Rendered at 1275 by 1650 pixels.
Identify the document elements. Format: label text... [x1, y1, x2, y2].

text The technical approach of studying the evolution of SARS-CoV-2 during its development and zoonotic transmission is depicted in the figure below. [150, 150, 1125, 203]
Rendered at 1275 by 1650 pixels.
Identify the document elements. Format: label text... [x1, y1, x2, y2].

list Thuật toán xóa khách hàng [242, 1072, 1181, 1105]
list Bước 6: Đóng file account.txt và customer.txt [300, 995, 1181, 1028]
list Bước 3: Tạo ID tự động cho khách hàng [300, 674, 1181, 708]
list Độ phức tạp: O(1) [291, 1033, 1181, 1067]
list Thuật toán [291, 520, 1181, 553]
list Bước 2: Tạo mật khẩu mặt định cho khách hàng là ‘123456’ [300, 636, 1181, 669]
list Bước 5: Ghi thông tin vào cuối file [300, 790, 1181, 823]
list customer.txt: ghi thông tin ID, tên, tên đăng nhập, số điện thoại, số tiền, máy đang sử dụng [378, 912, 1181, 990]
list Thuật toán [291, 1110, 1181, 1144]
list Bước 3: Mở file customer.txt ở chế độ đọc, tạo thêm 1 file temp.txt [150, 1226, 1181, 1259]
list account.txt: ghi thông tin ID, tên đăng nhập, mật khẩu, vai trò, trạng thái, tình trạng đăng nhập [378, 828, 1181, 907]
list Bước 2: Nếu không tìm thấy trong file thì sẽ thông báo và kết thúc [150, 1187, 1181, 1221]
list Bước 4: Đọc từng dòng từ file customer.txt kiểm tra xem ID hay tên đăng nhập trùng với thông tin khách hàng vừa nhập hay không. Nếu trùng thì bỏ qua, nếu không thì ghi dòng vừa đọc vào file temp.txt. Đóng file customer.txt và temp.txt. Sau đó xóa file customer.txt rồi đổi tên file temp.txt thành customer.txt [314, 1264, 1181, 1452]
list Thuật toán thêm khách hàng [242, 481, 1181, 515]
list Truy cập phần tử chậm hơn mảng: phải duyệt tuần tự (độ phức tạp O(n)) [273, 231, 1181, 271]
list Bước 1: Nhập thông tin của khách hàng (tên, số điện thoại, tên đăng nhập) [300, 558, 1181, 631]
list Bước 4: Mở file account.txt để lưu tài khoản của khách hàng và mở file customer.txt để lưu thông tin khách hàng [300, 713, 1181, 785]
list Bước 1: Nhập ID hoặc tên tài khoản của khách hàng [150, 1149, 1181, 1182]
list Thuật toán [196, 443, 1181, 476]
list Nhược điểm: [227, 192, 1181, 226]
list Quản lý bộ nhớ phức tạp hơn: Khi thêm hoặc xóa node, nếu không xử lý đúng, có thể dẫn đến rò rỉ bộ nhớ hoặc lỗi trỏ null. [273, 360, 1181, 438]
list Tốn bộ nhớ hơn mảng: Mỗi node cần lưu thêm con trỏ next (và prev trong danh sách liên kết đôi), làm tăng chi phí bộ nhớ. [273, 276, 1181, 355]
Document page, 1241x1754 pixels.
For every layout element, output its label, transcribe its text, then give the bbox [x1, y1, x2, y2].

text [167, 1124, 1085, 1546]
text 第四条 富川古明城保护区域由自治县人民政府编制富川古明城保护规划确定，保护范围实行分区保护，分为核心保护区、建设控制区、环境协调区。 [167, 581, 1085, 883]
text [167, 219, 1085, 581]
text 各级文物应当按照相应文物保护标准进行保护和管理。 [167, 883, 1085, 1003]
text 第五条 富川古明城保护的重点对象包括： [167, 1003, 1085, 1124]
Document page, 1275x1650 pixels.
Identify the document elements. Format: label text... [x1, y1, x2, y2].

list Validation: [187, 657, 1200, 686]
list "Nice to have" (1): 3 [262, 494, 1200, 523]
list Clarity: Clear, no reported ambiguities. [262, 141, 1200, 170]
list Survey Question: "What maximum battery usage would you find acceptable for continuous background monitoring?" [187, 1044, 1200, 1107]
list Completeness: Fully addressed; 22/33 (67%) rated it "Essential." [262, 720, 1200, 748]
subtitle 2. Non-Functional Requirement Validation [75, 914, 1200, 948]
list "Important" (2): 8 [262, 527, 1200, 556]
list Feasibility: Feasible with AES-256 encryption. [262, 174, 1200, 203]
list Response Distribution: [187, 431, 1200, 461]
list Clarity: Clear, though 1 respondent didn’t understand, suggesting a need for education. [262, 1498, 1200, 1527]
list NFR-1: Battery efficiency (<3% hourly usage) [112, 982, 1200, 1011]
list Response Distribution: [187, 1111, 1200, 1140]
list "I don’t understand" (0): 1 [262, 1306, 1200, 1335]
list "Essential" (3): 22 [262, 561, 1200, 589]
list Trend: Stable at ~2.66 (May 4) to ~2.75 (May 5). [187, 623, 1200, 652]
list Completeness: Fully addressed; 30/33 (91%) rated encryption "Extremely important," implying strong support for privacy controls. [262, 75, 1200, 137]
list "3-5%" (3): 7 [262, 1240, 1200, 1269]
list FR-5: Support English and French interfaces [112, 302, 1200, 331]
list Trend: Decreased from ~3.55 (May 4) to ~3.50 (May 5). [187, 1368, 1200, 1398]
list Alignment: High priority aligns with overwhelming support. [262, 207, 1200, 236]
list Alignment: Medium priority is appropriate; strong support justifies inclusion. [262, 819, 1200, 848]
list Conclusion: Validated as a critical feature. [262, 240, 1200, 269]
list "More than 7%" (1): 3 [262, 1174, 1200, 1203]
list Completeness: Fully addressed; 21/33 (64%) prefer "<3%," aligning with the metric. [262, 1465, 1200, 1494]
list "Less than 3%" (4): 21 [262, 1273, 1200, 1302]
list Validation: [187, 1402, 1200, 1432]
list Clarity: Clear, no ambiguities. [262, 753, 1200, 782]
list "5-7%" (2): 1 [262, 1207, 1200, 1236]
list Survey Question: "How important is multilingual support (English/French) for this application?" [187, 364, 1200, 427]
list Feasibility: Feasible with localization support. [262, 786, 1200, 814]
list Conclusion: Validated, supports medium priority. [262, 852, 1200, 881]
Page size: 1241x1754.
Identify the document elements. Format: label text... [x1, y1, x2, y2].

══════

Your task.
Copy out the full set of entries without altering anything.

Solution below.
Rendered at 1275 by 1650 pixels.
Identify the document elements. Format: label text... [x1, y1, x2, y2].

text The technical approach of studying the evolution of SARS-CoV-2 during its development and zoonotic transmission is depicted in the figure below. [150, 150, 1125, 203]
Rendered at 1275 by 1650 pixels.
Identify the document elements. Format: label text... [x1, y1, x2, y2].

list Thuật toán xóa khách hàng [242, 1072, 1181, 1105]
list Bước 6: Đóng file account.txt và customer.txt [300, 995, 1181, 1028]
list Bước 3: Tạo ID tự động cho khách hàng [300, 674, 1181, 708]
list Độ phức tạp: O(1) [291, 1033, 1181, 1067]
list Thuật toán [291, 520, 1181, 553]
list Bước 2: Tạo mật khẩu mặt định cho khách hàng là ‘123456’ [300, 636, 1181, 669]
list Bước 5: Ghi thông tin vào cuối file [300, 790, 1181, 823]
list customer.txt: ghi thông tin ID, tên, tên đăng nhập, số điện thoại, số tiền, máy đang sử dụng [378, 912, 1181, 990]
list Thuật toán [291, 1110, 1181, 1144]
list Bước 3: Mở file customer.txt ở chế độ đọc, tạo thêm 1 file temp.txt [150, 1226, 1181, 1259]
list account.txt: ghi thông tin ID, tên đăng nhập, mật khẩu, vai trò, trạng thái, tình trạng đăng nhập [378, 828, 1181, 907]
list Bước 2: Nếu không tìm thấy trong file thì sẽ thông báo và kết thúc [150, 1187, 1181, 1221]
list Bước 4: Đọc từng dòng từ file customer.txt kiểm tra xem ID hay tên đăng nhập trùng với thông tin khách hàng vừa nhập hay không. Nếu trùng thì bỏ qua, nếu không thì ghi dòng vừa đọc vào file temp.txt. Đóng file customer.txt và temp.txt. Sau đó xóa file customer.txt rồi đổi tên file temp.txt thành customer.txt [314, 1264, 1181, 1452]
list Thuật toán thêm khách hàng [242, 481, 1181, 515]
list Truy cập phần tử chậm hơn mảng: phải duyệt tuần tự (độ phức tạp O(n)) [273, 231, 1181, 271]
list Bước 1: Nhập thông tin của khách hàng (tên, số điện thoại, tên đăng nhập) [300, 558, 1181, 631]
list Bước 4: Mở file account.txt để lưu tài khoản của khách hàng và mở file customer.txt để lưu thông tin khách hàng [300, 713, 1181, 785]
list Bước 1: Nhập ID hoặc tên tài khoản của khách hàng [150, 1149, 1181, 1182]
list Thuật toán [196, 443, 1181, 476]
list Nhược điểm: [227, 192, 1181, 226]
list Quản lý bộ nhớ phức tạp hơn: Khi thêm hoặc xóa node, nếu không xử lý đúng, có thể dẫn đến rò rỉ bộ nhớ hoặc lỗi trỏ null. [273, 360, 1181, 438]
list Tốn bộ nhớ hơn mảng: Mỗi node cần lưu thêm con trỏ next (và prev trong danh sách liên kết đôi), làm tăng chi phí bộ nhớ. [273, 276, 1181, 355]
Document page, 1241x1754 pixels.
For every layout element, output its label, transcribe its text, then give the bbox [x1, y1, x2, y2].

text [167, 1124, 1085, 1546]
text 第四条 富川古明城保护区域由自治县人民政府编制富川古明城保护规划确定，保护范围实行分区保护，分为核心保护区、建设控制区、环境协调区。 [167, 581, 1085, 883]
text [167, 219, 1085, 581]
text 各级文物应当按照相应文物保护标准进行保护和管理。 [167, 883, 1085, 1003]
text 第五条 富川古明城保护的重点对象包括： [167, 1003, 1085, 1124]
Document page, 1275x1650 pixels.
Identify the document elements. Format: label text... [x1, y1, x2, y2].

list Validation: [187, 657, 1200, 686]
list "Nice to have" (1): 3 [262, 494, 1200, 523]
list Clarity: Clear, no reported ambiguities. [262, 141, 1200, 170]
list Survey Question: "What maximum battery usage would you find acceptable for continuous background monitoring?" [187, 1044, 1200, 1107]
list Completeness: Fully addressed; 22/33 (67%) rated it "Essential." [262, 720, 1200, 748]
subtitle 2. Non-Functional Requirement Validation [75, 914, 1200, 948]
list "Important" (2): 8 [262, 527, 1200, 556]
list Feasibility: Feasible with AES-256 encryption. [262, 174, 1200, 203]
list Response Distribution: [187, 431, 1200, 461]
list Clarity: Clear, though 1 respondent didn’t understand, suggesting a need for education. [262, 1498, 1200, 1527]
list NFR-1: Battery efficiency (<3% hourly usage) [112, 982, 1200, 1011]
list Response Distribution: [187, 1111, 1200, 1140]
list "I don’t understand" (0): 1 [262, 1306, 1200, 1335]
list "Essential" (3): 22 [262, 561, 1200, 589]
list Trend: Stable at ~2.66 (May 4) to ~2.75 (May 5). [187, 623, 1200, 652]
list Completeness: Fully addressed; 30/33 (91%) rated encryption "Extremely important," implying strong support for privacy controls. [262, 75, 1200, 137]
list "3-5%" (3): 7 [262, 1240, 1200, 1269]
list FR-5: Support English and French interfaces [112, 302, 1200, 331]
list Trend: Decreased from ~3.55 (May 4) to ~3.50 (May 5). [187, 1368, 1200, 1398]
list Alignment: High priority aligns with overwhelming support. [262, 207, 1200, 236]
list Alignment: Medium priority is appropriate; strong support justifies inclusion. [262, 819, 1200, 848]
list Conclusion: Validated as a critical feature. [262, 240, 1200, 269]
list "More than 7%" (1): 3 [262, 1174, 1200, 1203]
list Completeness: Fully addressed; 21/33 (64%) prefer "<3%," aligning with the metric. [262, 1465, 1200, 1494]
list "Less than 3%" (4): 21 [262, 1273, 1200, 1302]
list Validation: [187, 1402, 1200, 1432]
list Clarity: Clear, no ambiguities. [262, 753, 1200, 782]
list "5-7%" (2): 1 [262, 1207, 1200, 1236]
list Survey Question: "How important is multilingual support (English/French) for this application?" [187, 364, 1200, 427]
list Feasibility: Feasible with localization support. [262, 786, 1200, 814]
list Conclusion: Validated, supports medium priority. [262, 852, 1200, 881]
Page size: 1241x1754.
Identify the document elements. Format: label text... [x1, y1, x2, y2].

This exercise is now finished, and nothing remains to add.